[WHAT TO DO]: From the records below, pull each line that has "Insights".

--- STUDY MATERIAL ---

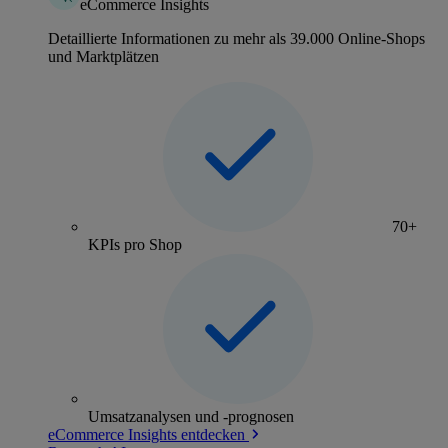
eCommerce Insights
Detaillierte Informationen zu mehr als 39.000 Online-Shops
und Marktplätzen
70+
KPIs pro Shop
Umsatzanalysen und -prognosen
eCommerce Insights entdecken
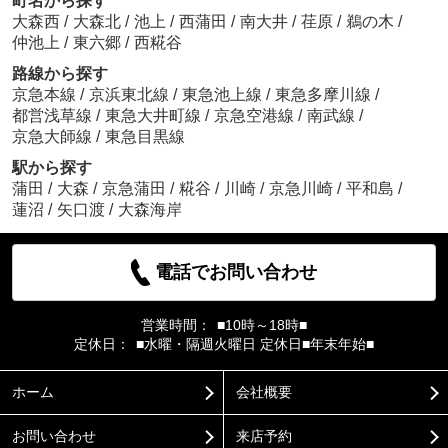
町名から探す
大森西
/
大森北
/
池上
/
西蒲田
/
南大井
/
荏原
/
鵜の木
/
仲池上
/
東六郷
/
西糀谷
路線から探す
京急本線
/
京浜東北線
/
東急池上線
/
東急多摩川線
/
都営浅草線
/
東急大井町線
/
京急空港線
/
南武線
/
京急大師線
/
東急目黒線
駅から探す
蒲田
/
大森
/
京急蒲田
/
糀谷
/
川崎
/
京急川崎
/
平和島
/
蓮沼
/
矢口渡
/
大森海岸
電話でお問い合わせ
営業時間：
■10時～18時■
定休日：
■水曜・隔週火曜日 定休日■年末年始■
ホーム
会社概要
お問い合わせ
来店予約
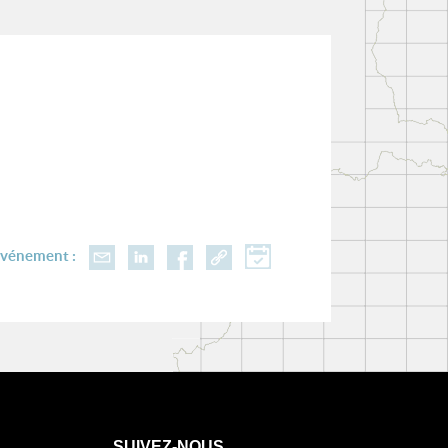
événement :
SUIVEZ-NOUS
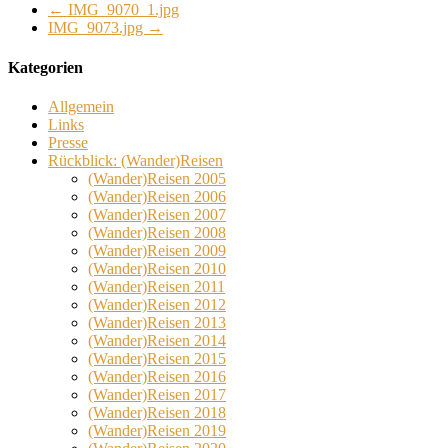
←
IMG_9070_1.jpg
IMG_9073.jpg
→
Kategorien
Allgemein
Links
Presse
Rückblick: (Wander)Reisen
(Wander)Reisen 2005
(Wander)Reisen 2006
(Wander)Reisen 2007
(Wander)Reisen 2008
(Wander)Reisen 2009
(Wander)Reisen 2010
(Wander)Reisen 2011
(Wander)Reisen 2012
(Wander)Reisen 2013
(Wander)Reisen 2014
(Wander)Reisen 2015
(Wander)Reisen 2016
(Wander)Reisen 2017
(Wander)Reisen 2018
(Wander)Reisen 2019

---

[SOLUTION TO THIS TASK]:
eCommerce Insights
eCommerce Insights entdecken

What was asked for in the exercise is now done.